**What is required**
Convert only the lines of the material below, starting with the line containing "family: Elateridae" and going on through the line containing "family: Hydroptilidae", into a JSON list of strings with one string for each line and any blank lines left out.
-- START --
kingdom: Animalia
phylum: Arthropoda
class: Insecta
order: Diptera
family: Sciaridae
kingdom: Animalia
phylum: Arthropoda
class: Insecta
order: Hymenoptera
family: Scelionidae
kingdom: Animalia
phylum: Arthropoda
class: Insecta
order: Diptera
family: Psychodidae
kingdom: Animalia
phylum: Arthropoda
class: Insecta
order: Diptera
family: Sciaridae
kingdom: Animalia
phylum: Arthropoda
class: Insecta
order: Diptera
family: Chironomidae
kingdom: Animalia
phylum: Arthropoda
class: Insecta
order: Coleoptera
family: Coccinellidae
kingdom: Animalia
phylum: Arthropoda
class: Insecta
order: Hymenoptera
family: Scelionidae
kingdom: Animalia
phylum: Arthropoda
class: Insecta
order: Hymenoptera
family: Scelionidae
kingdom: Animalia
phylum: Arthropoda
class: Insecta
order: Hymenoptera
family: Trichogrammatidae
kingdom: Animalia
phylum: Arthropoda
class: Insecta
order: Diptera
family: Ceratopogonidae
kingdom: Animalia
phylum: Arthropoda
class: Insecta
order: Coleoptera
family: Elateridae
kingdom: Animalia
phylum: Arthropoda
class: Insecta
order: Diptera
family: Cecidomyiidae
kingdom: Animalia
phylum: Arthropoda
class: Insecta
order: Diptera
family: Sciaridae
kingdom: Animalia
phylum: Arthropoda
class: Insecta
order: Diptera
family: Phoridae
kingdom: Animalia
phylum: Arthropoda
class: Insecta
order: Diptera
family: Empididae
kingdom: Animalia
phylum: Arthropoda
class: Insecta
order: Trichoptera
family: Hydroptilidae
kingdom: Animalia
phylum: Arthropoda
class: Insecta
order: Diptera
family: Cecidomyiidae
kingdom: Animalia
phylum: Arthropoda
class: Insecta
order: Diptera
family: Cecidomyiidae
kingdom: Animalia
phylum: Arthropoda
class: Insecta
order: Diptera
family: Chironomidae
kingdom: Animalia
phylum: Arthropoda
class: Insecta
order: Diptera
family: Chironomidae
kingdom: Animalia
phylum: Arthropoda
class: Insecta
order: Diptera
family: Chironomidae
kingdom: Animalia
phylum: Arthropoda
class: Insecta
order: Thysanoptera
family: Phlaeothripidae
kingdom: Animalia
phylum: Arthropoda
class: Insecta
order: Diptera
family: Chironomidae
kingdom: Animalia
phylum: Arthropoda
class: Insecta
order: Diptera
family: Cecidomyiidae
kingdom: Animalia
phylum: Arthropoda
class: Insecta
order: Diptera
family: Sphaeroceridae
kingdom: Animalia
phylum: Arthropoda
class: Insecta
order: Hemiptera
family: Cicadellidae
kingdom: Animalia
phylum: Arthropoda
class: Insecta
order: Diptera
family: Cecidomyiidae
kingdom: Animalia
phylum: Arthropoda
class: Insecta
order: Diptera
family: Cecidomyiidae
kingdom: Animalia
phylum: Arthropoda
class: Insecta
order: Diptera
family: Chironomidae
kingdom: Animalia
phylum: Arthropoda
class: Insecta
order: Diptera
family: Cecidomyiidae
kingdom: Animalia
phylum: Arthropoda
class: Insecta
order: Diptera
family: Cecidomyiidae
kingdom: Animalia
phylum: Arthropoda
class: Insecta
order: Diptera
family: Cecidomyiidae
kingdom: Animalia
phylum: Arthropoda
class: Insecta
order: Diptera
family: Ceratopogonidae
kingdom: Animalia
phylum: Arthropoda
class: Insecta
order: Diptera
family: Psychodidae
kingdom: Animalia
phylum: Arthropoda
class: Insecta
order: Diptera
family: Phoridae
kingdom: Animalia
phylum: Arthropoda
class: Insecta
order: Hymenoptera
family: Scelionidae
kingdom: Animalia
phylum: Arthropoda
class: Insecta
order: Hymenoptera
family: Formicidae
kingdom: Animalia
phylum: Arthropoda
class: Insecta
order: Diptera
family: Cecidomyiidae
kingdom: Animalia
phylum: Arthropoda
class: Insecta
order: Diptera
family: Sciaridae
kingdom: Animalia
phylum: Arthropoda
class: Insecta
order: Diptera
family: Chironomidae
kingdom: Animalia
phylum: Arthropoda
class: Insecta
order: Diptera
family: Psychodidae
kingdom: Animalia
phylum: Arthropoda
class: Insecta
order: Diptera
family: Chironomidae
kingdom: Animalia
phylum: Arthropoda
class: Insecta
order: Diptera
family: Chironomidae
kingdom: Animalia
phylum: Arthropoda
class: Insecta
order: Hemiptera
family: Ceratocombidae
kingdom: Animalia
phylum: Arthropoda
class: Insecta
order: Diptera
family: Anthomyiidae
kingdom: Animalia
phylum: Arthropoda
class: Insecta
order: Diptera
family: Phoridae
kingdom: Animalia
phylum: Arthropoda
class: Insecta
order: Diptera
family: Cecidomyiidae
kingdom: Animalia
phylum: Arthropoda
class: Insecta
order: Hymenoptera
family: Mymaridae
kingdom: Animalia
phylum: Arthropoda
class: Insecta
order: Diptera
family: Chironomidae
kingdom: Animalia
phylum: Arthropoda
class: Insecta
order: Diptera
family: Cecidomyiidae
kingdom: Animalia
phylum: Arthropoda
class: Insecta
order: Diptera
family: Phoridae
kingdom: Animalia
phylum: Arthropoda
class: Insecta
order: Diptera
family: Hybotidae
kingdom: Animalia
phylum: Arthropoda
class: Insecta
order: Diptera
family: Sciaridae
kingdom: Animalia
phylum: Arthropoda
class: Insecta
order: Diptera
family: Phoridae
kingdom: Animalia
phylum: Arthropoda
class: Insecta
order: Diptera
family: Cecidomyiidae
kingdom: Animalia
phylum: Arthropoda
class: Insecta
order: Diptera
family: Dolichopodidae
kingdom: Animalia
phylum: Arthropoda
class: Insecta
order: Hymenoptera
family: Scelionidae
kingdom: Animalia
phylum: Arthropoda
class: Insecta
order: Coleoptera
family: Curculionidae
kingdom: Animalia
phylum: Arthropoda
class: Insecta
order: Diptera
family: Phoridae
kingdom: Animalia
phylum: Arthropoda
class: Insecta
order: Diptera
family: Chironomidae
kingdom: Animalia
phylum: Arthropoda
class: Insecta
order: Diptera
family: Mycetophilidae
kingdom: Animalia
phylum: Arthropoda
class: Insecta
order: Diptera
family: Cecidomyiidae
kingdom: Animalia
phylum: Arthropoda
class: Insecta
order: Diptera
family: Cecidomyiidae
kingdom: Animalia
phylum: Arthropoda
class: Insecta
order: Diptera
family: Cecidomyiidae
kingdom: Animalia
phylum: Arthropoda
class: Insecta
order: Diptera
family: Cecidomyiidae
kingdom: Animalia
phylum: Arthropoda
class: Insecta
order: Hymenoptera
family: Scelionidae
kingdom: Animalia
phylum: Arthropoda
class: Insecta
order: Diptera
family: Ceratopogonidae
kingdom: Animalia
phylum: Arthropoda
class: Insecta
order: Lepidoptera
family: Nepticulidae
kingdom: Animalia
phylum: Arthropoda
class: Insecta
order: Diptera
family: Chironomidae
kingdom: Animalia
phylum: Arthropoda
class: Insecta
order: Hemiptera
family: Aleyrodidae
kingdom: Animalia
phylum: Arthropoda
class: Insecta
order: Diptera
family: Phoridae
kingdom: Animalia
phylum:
-- END --
**Full response**
[
  "family: Elateridae",
  "kingdom: Animalia",
  "phylum: Arthropoda",
  "class: Insecta",
  "order: Diptera",
  "family: Cecidomyiidae",
  "kingdom: Animalia",
  "phylum: Arthropoda",
  "class: Insecta",
  "order: Diptera",
  "family: Sciaridae",
  "kingdom: Animalia",
  "phylum: Arthropoda",
  "class: Insecta",
  "order: Diptera",
  "family: Phoridae",
  "kingdom: Animalia",
  "phylum: Arthropoda",
  "class: Insecta",
  "order: Diptera",
  "family: Empididae",
  "kingdom: Animalia",
  "phylum: Arthropoda",
  "class: Insecta",
  "order: Trichoptera",
  "family: Hydroptilidae"
]